Korte reactie Staatssecretaris Wilma Mansveld op rapport 'Doen en laten' van Rli

"Willen we ons beleid laten slagen, dan hebben we de samenleving nodig, willen we gedrag beïnvloeden, dan moet je weten hoe dat tot stand komt", aldus staatssecretaris Wilma Mansveld in haar reactie bij het in ontvangst nemen van het advies 'Doen en laten, effectiever milieubeleid door mensenkennis' van de Raad voor de leefomgeving en infrastructuur (Rli) op woensdag 5 maart jl.

Het advies van de Raad gaat over het benutten van kennis die bestaat over het gedrag van mensen bij het opstellen van milieubeleid om milieudoelen dichterbij te brengen. Het advies richt zich op politici, bestuurders en beleidsmakers en stelt de vraag centraal: hoe kan gedragskennis in overheidsbeleid gerichter worden benut om mensen te stimuleren milieuvriendelijkere keuzes te maken en zich milieuvriendelijker te gedragen? Dit advies geeft handvatten hoe de overheid gedragskennis bewust en verantwoord kan inzetten.

De mens is complex.
Met een beetje zelfkennis kan ieder mens in deze zaal dat beamen.
Dat maakt het leven soms weleens lastig.
Maar tegelijkertijd ook boeiend en interessant.

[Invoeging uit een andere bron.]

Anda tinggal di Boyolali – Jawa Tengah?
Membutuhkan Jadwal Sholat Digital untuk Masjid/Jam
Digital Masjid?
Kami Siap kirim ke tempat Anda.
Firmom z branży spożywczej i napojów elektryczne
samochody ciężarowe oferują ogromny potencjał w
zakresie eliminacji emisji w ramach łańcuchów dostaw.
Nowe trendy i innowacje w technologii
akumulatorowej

Die complexiteit is ook een interessant onderwerp voor onderzoek.
Zo ook voor de Raad voor de leefomgeving en infrastructuur (Rli).
U heeft er zo-even al veel over gehoord.

De Raad onderzocht in dit rapport een paar zeer interessante vragen:
Hoe kunnen we als overheid gerichte gedragskennis benutten om mensen duurzaam te laten doen?
Hoe beïnvloed je dat gedrag van mensen?
En hoe ver mag je daarin gaan?
Waarom zijn de antwoorden op deze vragen nou zo waardevol?

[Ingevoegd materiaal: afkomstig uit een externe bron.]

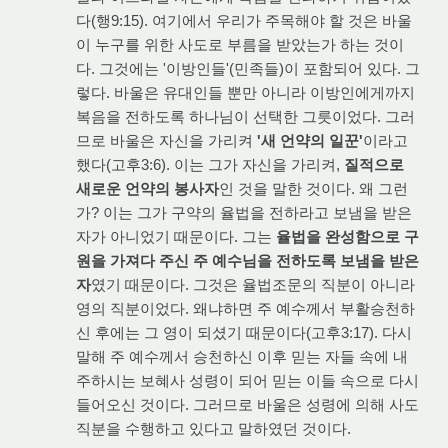
다(행9:15). 여기에서 우리가 주목해야 할 것은 바울
이 누구를 위한 사도로 부름을 받았는가 하는 것이
다. 그것에는 '이방인들'(민족들)이 포함되어 있다. 그
렇다. 바울은 유대인들 뿐만 아니라 이방인에게까지
복음을 전하도록 하나님이 선택한 그릇이었다. 그러
므로 바울은 자신을 가리켜
'새 언약의 일꾼'
이라고
했다(고후3:6). 이는 그가 자신을 가리켜,
질적으로
새로운 언약의 봉사자
인 것을 말한 것이다. 왜 그런
가? 이는 그가 구약의 율법을 전하라고 보냄을 받은
자가 아니었기 때문이다. 그는
율법을 완성함으로 구
원을 가져다 주신 주 예수님을 전하도록 보냄을 받은
자
였기 때문이다. 그것은 율법조문의 직분이 아니라
영의 직분이었다. 왜냐하면 주 예수께서 부활승천하
신 후에는 그 영이 되셨기 때문이다(고후3:17). 다시
말해 주 예수께서 승천하신 이후 믿는 자들 속에 내
주하시는 보혜사 성령이 되어 믿는 이들 속으로 다시
들어오신 것이다. 그러므로 바울은 성령에 의해 사도
직분을 수행하고 있다고 말하였던 것이다.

Veel van het overheidsbeleid - zeker op het terrein van milieu - doet een beroep op gedrag van mensen.
Of het nu gaat om slimmer reizen of het kopen van energiezuinige apparaten of het recyclen van afval.

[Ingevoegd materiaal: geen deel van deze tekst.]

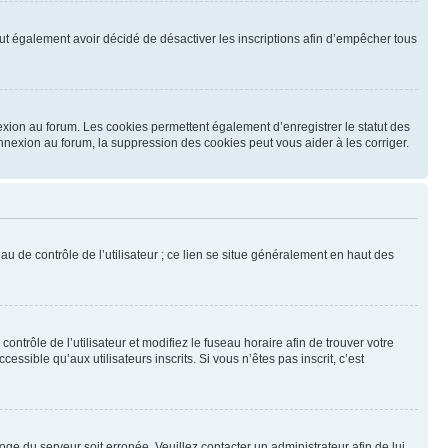
 peut également avoir décidé de désactiver les inscriptions afin d’empêcher tous
exion au forum. Les cookies permettent également d’enregistrer le statut des
onnexion au forum, la suppression des cookies peut vous aider à les corriger.
u de contrôle de l’utilisateur ; ce lien se situe généralement en haut des
contrôle de l’utilisateur et modifiez le fuseau horaire afin de trouver votre
sible qu’aux utilisateurs inscrits. Si vous n’êtes pas inscrit, c’est
loge du serveur soit erronée. Veuillez contacter un administrateur afin de lui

Mijn ambitie is een samenleving waar iedereen zo duurzaam mogelijk koopt, gebruikt en hergebruikt.
Dat vraagt echter wel om meer kennis over het gedrag van mensen.
Er wordt gezegd dat 95% van ons gedrag onbewust is.
Beleid gericht op rationele factoren is dus vrij kansloos.
Meer kennis is een voorwaarde om op de juiste manieren en met de juiste maatregelen te komen.
Zo kunnen we mensen daadwerkelijk bewegen duurzaam te kiezen.
Duurzaam te doen. 

En dat is hard nodig.
Als we blijven doen wat we de afgelopen jaren deden, missen we de kans op een gezonde en veilige wereld.
Voor ons.
En de generaties na ons.
En: we missen een grote kans om onze economie krachtiger en groener te maken.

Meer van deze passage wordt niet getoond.